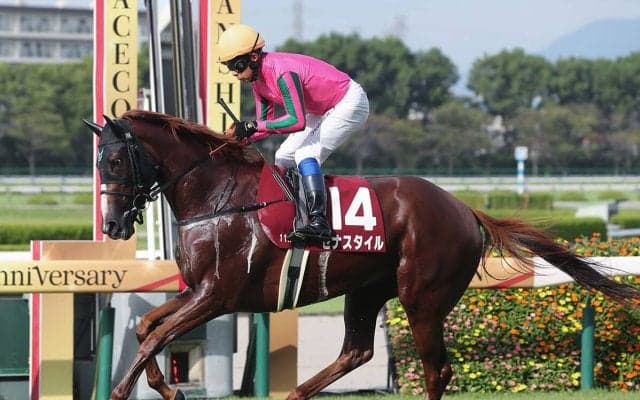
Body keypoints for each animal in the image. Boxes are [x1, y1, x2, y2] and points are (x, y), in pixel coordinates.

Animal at [84, 110, 640, 400]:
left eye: (115, 160)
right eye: (98, 161)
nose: (112, 225)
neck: (218, 196)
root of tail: (464, 207)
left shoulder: (219, 295)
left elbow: (157, 336)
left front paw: (123, 391)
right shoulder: (197, 291)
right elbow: (147, 328)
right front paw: (168, 387)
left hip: (422, 297)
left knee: (436, 369)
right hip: (366, 290)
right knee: (357, 350)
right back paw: (296, 394)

========================================

■ Problem requirements
Copy out exactly the lines from the one containing "right elbow: (147, 328)" through the last line above, keeping both end lines.

■ Exercise answer
right elbow: (147, 328)
right front paw: (168, 387)
left hip: (422, 297)
left knee: (436, 369)
right hip: (366, 290)
right knee: (357, 350)
right back paw: (296, 394)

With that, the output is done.